======== BAGIAN DOKUMEN

(Intrumen Dike Situek. Foto: Abdul Muqni) Oleh Abdul Mugni Sebagai w ilayah tempat masuknya Islam di Indonesia, Aceh menyimpan be...
![]() |
(Intrumen Dike Situek. Foto: Abdul Muqni) |
Oleh Abdul Mugni
Sebagai wilayah tempat masuknya
Islam di Indonesia, Aceh menyimpan berbagai jenis kesenian yang bernuansa islami. Berbagai jenis kesenian tersebut muncul dan berkembang
lewat kesadaran-kesadaran kreatif masyarakat. Berbagai momentum yang berkaitan
dengan islam telah juga ikut menentukan eksistensi dari berbagai kesenian
tersebut. Tidak terkecual momentum molod
(maulid) Nabi Muhammad SAW, yang mulai diperingati
pada 12 Rabiul Awal. biasanya dari bulan Rabiul
awal, Rabiul akhir,
Jumadil awal dan Jumadil akhir,
yang diadakan sampai empat bulan berturut-turut oleh
masyarakat Aceh. Kegiatan ini
diadakan sebagai ungkapan atas kecintaan dan
kegembiraan masyarakat Aceh untuk lahirnya baginda Rasulullah Muhammad SAW.
Perayaan molod
yang kerap diadakan di Dayah-dayah, Meunasah-meunasah atau rumah-rumah
masyarakat tersebut selain dirangkai
dengan kenduri (makan-makan
makanan khas Aceh)
juga dilengkapi dengan ritual Dike/Jike
(Zikir). Dike
adalah suatu jenis kesenian yang lahir seiiring islam
berkembang pesat di Aceh. Kesenian yang memuat shalawat dan dibaca secara bersama-sama tersebut dilengkapi dengan berbagai gerakan-gerakan
estetis untuk menarik perhatian masyarakat yang hadir ke acara molod. Gerak badan ke kiri dan ke kanan secara serentak biasanya disebut dengan dike leungiek. Tehnik yang dikombinasikan dengan item-item perayaan molod yang terdapat di Arab ini telah
menjadi tradisi di Aceh. Salah satu item yang diadopsi dalam tradisi kenduri molod
adalah bacaan Dalailul Khairat dan Barzanji.

================
======== DAFTAR ENTRI

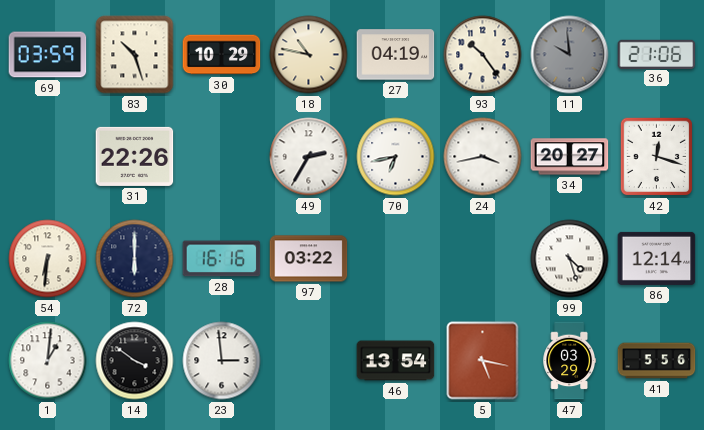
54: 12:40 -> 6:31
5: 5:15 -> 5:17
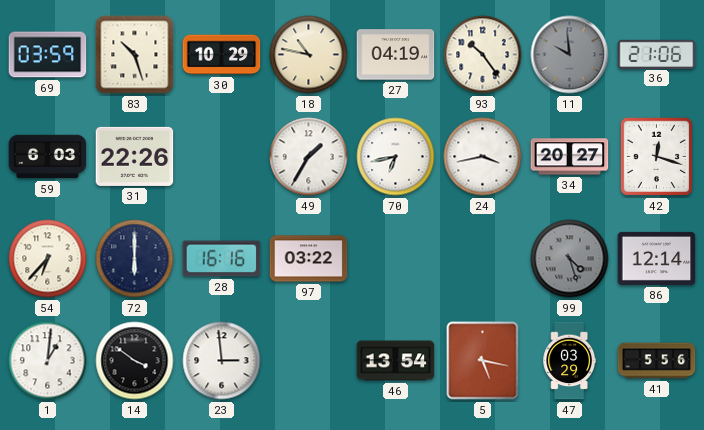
59: none -> 6:03
49: 2:35 -> 1:35
54: 6:31 -> 6:37
99 dial: white -> grey
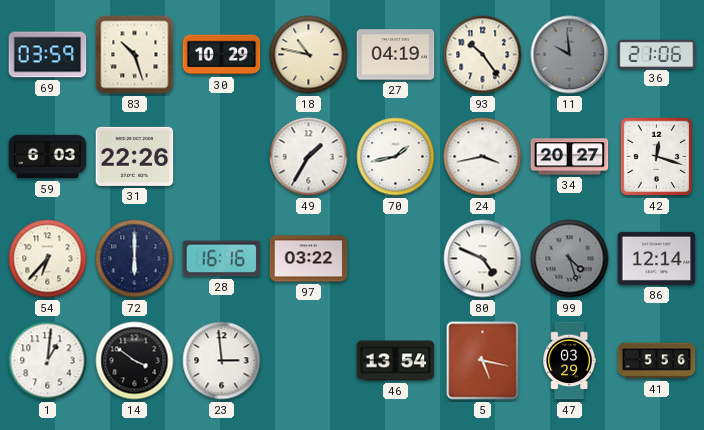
70: 6:43 -> 1:43
80: none -> 4:49
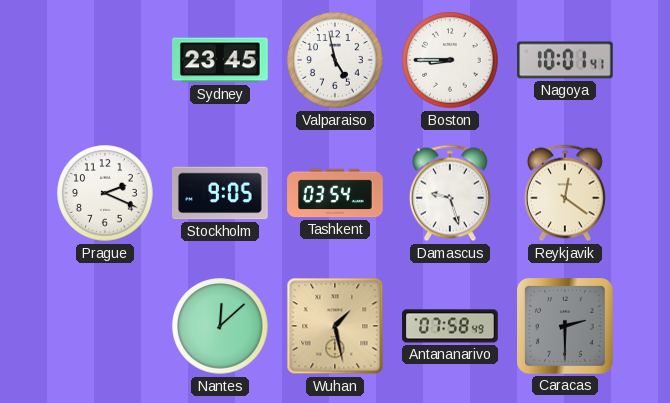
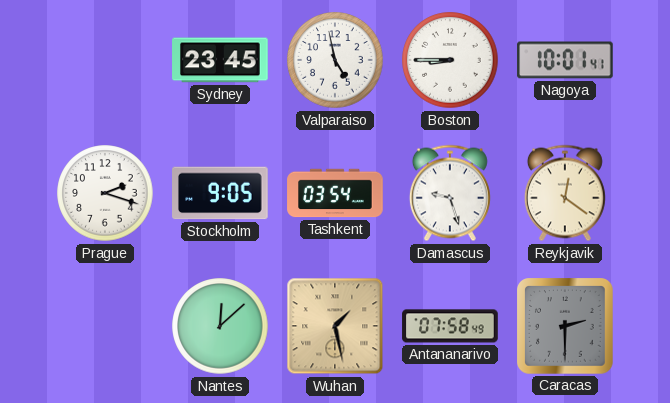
Prague: 2:19 -> 2:18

================

DAFTAR TUGAS ->
A) Nyatakan apakah tiap pernyataan ini sesuai dengan teks tentang dike di Aceh, jawab ya atau tidak, dan kutip persis kata-kata teks yang menentukannya: (i) Peringatan molod diadakan oleh masyarakat Aceh sampai empat bulan berturut-turut. (ii) Dike dibaca oleh satu orang saja. (iii) Gerak badan ke kiri dan ke kanan secara serentak disebut dike leungiek.
B) Teruskan teks tentang dike di Aceh, mulai setelah kalimat terakhirnya.
Entri di atas sama sekali tidak berperan di sini.

JAWABAN TIAP TUGAS ->
A)
(i) Ya: "diadakan sampai empat bulan berturut-turut"
(ii) Tidak: "dibaca secara bersama-sama"
(iii) Ya: "Gerak badan ke kiri dan ke kanan secara serentak biasanya disebut dengan dike leungiek"

B)
Di Aceh, ada banyak naskah-naskah klasik yang menyalin kitab-kitab maulid Nabi dengan bermacam bentuk dan ukuran, dari kitab yang disakralkan hingga naskah yang digunakan
sehari-hari, mulai dari bahasa Melayu (Indonesia) hingga bahasa Aceh. Naskah tersebut disusun dalam bentuk bait yang enak dibaca dan didengar.
Ada beragam
jenis kesenian Islam di Aceh yang mengacu pada kitab-kitab klasik maupun
tradisi di masa lalu, namun seiring berjalannya waktu, keberadaannya hilang di
telan zaman. Eksistensi kesenian tradisi tersebut biasanya terhenti oleh karena
tidak adanya para pelestari, kondisi yang tidak memungkinkan untuk
melestarikannya, serta susahnya tradisi tersebut diadaptasi dalam realitas yang
terus berubah-ubah di masyarakat. Salah satu jenis tradisi islam Aceh yang
masih tetap dilestarikan adalah Dike
Situek (Zikir dengan Pelepah pinang). Jenis kesenian ini berkembang di Aceh
Timur, tepatnya di Kecamatan Julok. Molod
menjadi momentum, tempat di mana dike
situek ditampilkan. Situek (pelepah pinang) adalah instrumen yang digunakan untuk melengkapi
pertunjukan dike situek. Komposisi situek yang telah dibentuk seperti kipas
tersebut disusun dua sampai empat, atau beberapa lapis, sesuai dengan variasi suara yang diinginkan. Situek yang dipegang dengan tangan kiri
ini kemudian dipukul-pukul menggunakan telapak tangan
kanan untuk mengeluarkan bunyi situek yang indah dan meriah.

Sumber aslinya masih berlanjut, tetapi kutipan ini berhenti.